The response to Mateo’s TARDIS has made me think about how one raises a nerd. How much is inborn and how much is parental guidance? Sometimes the influence of parents is obvious. Brian’s father was a nuclear engineer who loved Robert Heinlein and Isaac Asimov. Sometimes it’s not. My father was a car mechanic, my mother a homemaker.
Brian’s nerdiness manifests in the typical geeky ways — he likes Star Wars and technology podcasts and Heinlein’s juvenile novels. I like literature (especially late Victorian and early Modernist literature) and biographies of Cleopatra, Mozart, and 18th century noblewomen. We have kind of nerdy jobs — he’s a packaging and graphic designer; I’m a writer and graphic novel editor.

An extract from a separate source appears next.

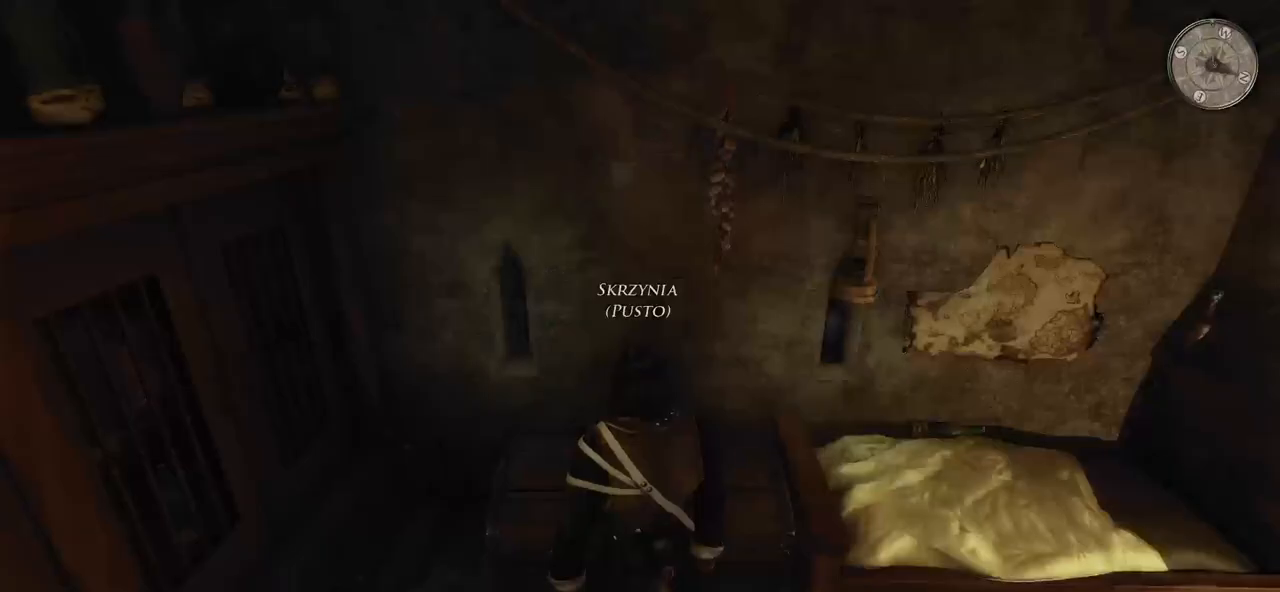
{"keys": [], "mouse": [], "events": []}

So how did it come about in my case? What I’ve realized is that specific interests don’t matter. What can influence your child to grow up nerdy is modeling for them an intense, sustained, and pleasurable interest in a given subject — interest to the point of wanting to read all the footnotes and sources, to know the minutiae, and feeling a sense of camaraderie with those who share that interest. My dad had Kung Fu — he competed in tournaments, broke cinderblocks with his fists, and taught others. My mom, well, she had Jesus.
My parents showed me that they had interests that were important to them, and while I still like Kung Fu movies and I have a non-spiritual interest in Christianity, it was the model they gave me that taught me that I should pursue and delve into my own interests.